Jens shuddered and said, “Is someone using my computer for illegal activity?”

“I’m not saying that. I’m not sure. But there’s also the Invisible Web – areas that can’t be indexed by standard search engines. It’s not really sinister, just uses alternative protocols. Many pages don’t exist until they are created dynamically – by a specific action or search – so there’s no way to find them.”

“Is that what the shapes are?” said Jens. “Information being formed?”

“I’m not sure yet. I think you’ve gone beyond the Dark and Invisible Webs, into the Darknet.” Seo sounded like a scary teacher.

“What’s the difference?” said Jens, clicking his fingers nervously.

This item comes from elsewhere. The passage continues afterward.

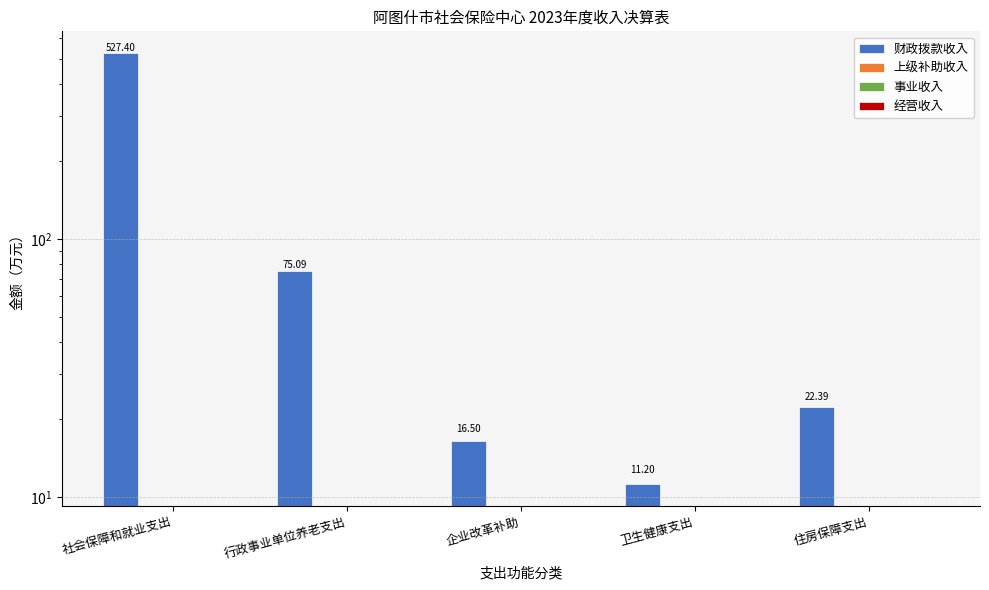

How many bars are there in each group?

4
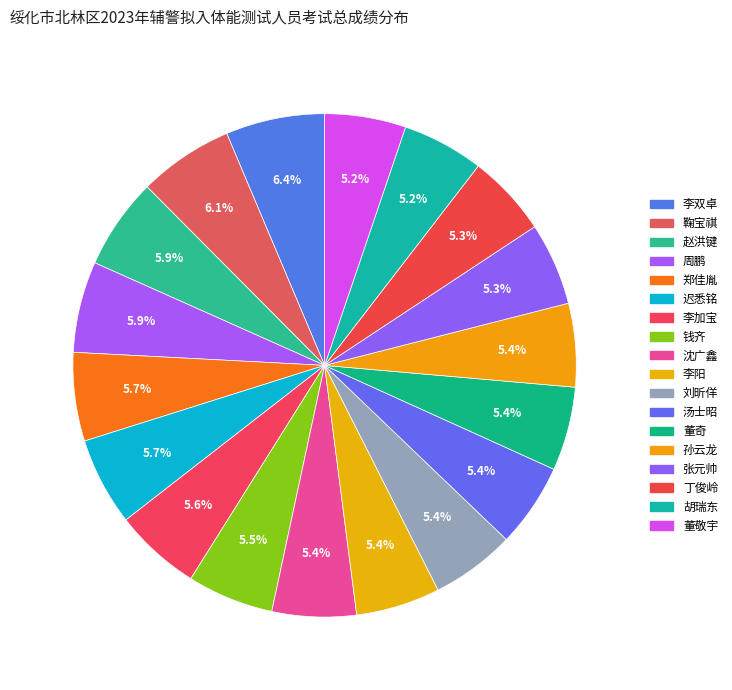

Count the number of slices in the pie.

18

“The Darknet consists of private file-sharing networks. Some of it is benign – just music and film swapping sites – but it’s also used by shadowy groups like political activists and drug dealers. And terrorists. How did you get into this area?”

“I didn’t get into any area,” said Jens. “I told you. My computer crashed. That’s why I brought it to you to fix.”

“Ok, I’ve reset the defaults and beefed up the filters. Sorry for the trouble.”

“That’s it? You’ve fixed it? Will it be ok now?”

“Do not worry, my friend. It won’t take you anywhere you don’t deserve to go. Sorry I mean want to go. Just stick to Google and you’ll be ok. Give my regards to Maggy.”

Jens was tired of computers and didn’t switch it on again that night. He was awoken at dawn by a loud banging on the door. Before he knew it a team of black uniformed men had burst through the door, guns trained upon him, all shouting. They immediately seized his laptop on which they later found anarchist, animal activist, and pro-life items; images of gang rape, child porn, and bestiality; criminal, extremist, and terrorist literature; and top secret political, financial, and telecomms documents. During his interrogation he told them about the Darkweb and how Seo had said that the problem was fixed. They said that no one called Seo lived in Lucerne. There was no record of him. They had however found an unidentified female body tonight with abusive messages from him on her phone. Where had Jens been this evening?